Understanding the Color Wheel – Analogous Colors

Blending Analogous Colors

Analogous colors are colors next to one another on the color wheel. Discover how you can use these combinations to make great art and to get dressed in the morning.

analogousHave you ever wondered why some color combinations look great together while other combinations somehow look “off”? Color schemes, combinations of colors, based on the color wheel can give you a sense of why some colors look better next to others.

Analogous colors are the colors that are next to one another on the color wheel. On a basic six-color wheel, you would get the following two-color combinations

  • Red and orange
  • Orange and yellow
  • Yellow and green
  • Green and blue
  • Blue and purple
  • Purple and red

If you want, you can create a color wheel and play around with basic color schemes. Try creating a twelve-color wheel, including colors such as red-orange between the red and the orange. These tertiary colors give you even more color schemes.

Creating Two-Color Analogous Color Combinations

Get a pack of basic color markers, crayons, or colored pencils. Color a two-inch stripe with each analogous color combination – make each color one-inch and have them touch. Leave some white space between the different combinations so the colors don’t influence one another.
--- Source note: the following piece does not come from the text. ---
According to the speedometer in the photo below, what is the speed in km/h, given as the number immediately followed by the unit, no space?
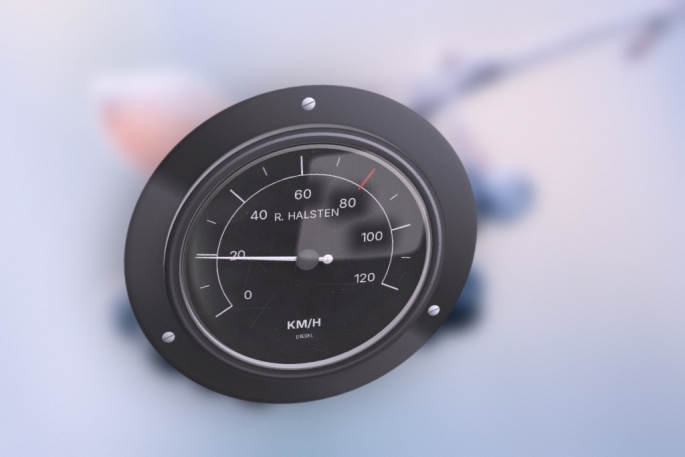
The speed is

Notice how because these colors sit next to one another on the color wheel they have something in common. Orange looks good next to red or yellow because together those colors mix to make orange.
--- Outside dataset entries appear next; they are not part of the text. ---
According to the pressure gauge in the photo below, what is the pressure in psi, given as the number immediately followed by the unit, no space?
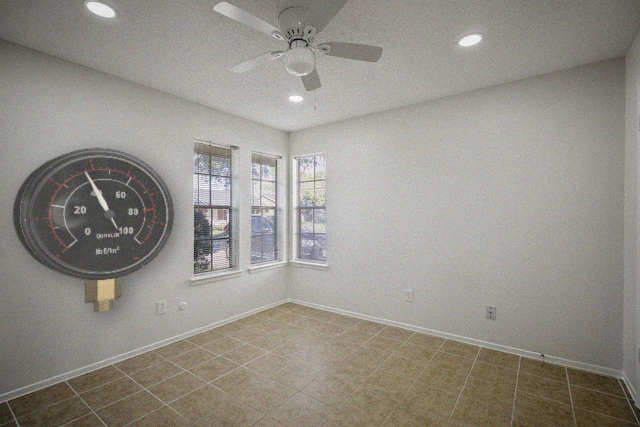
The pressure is 40psi
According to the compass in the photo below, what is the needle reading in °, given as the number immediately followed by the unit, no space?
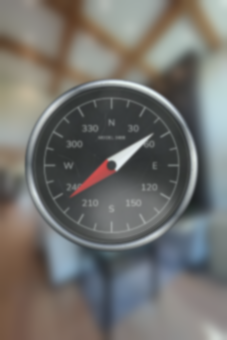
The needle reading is 232.5°
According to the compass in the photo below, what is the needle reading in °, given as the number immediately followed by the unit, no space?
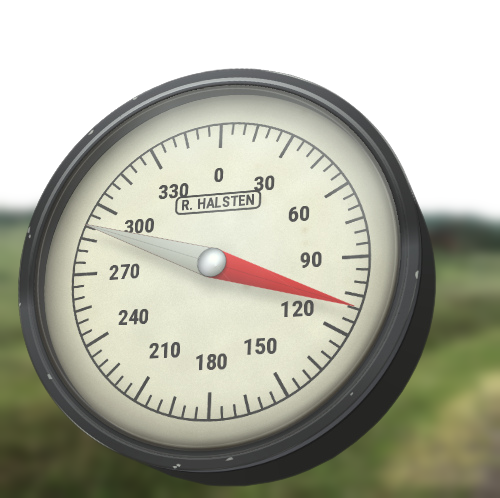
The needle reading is 110°
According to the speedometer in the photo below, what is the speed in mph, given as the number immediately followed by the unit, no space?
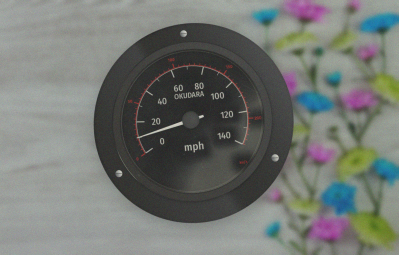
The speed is 10mph
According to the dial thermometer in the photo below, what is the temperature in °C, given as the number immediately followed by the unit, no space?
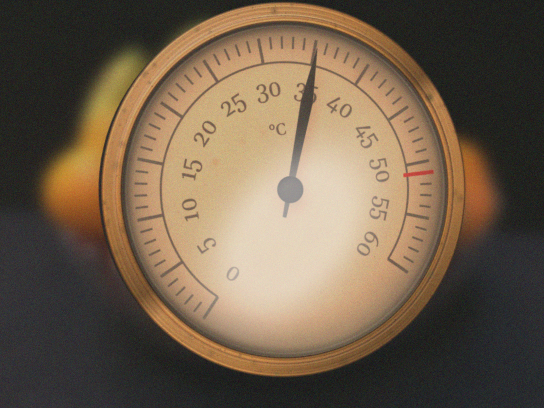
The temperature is 35°C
Three Color Analogous Combinations

Together red, orange, and yellow create a trio of warm analogous colors. Green, blue, and violet tend to be considered cool colors. A combination of orange, yellow, and green will make the green seem warmer. If you include tertiary colors, you’ll get even more analogous color combinations.
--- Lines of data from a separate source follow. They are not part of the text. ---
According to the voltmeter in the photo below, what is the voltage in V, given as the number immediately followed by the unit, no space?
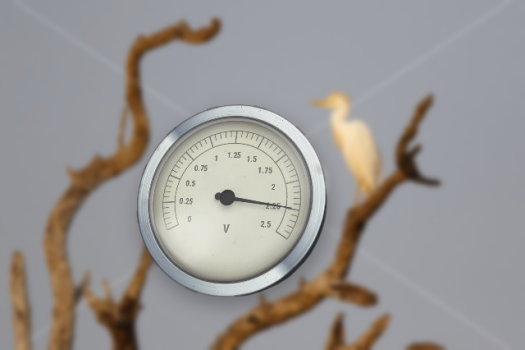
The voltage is 2.25V
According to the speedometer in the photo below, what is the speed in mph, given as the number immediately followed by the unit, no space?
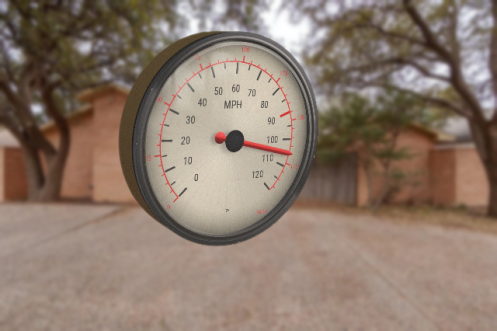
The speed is 105mph
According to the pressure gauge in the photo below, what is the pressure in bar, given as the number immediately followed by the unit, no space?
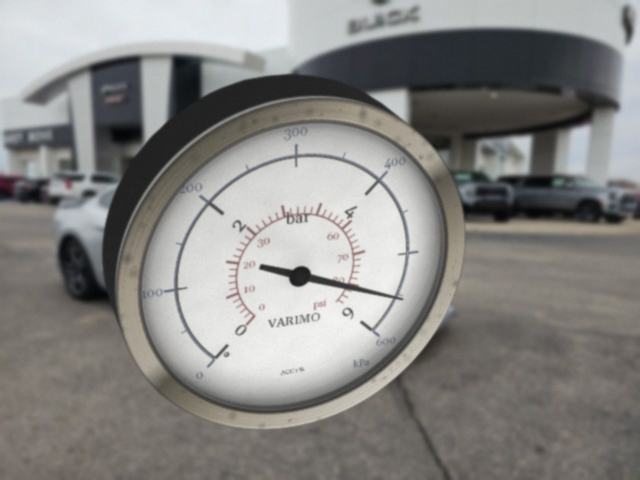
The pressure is 5.5bar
Create as many three-color analogous combinations as you can, coloring a three-inch stripe with each color an inch square.

If you were decorating your room or getting dressed in the morning, you could use your knowledge of analogous colors to match clothing. Select one color as your dominant color (blue pants), a second color to support the first (green sweatshirt), and the final color as an accent (a yellow hat).

Cubism-Inspired Art Project

On a sheet of paper, draw a simple image (house, animal, flower, etc.) Think of a picture you might find in a coloring book for young children – it shouldn’t have too many details.

Take a ruler and a pencil and draw three lines across the image in one direction and four lines across the other direction. Draw the lines at diagonal angles in different directions.

Now, look at the three-color analogous combinations you discovered and select your favorite. Take those three pencils, plus black and white.

To color your image, each time you cross a line, you will change colors giving your final picture a cubist feel. It doesn’t matter if the line is part of your image or is one of the lines you drew through the image. For each line, you cross, change the color, no matter how big or small the area is, including the background.

You will only use these five colors (you don’t have to color the white sections since the paper is white, but having the pencil there is a good reminder) to color the image. Try to avoid using the same color for two sections that are next to one another. (If points touch, that is okay.)

Learning to use analogous colors will make it easier to select color combinations for your room, your clothing, party decorations, and art and craft projects. Keep the examples you colored for future reference until thinking about analogous combinations becomes natural.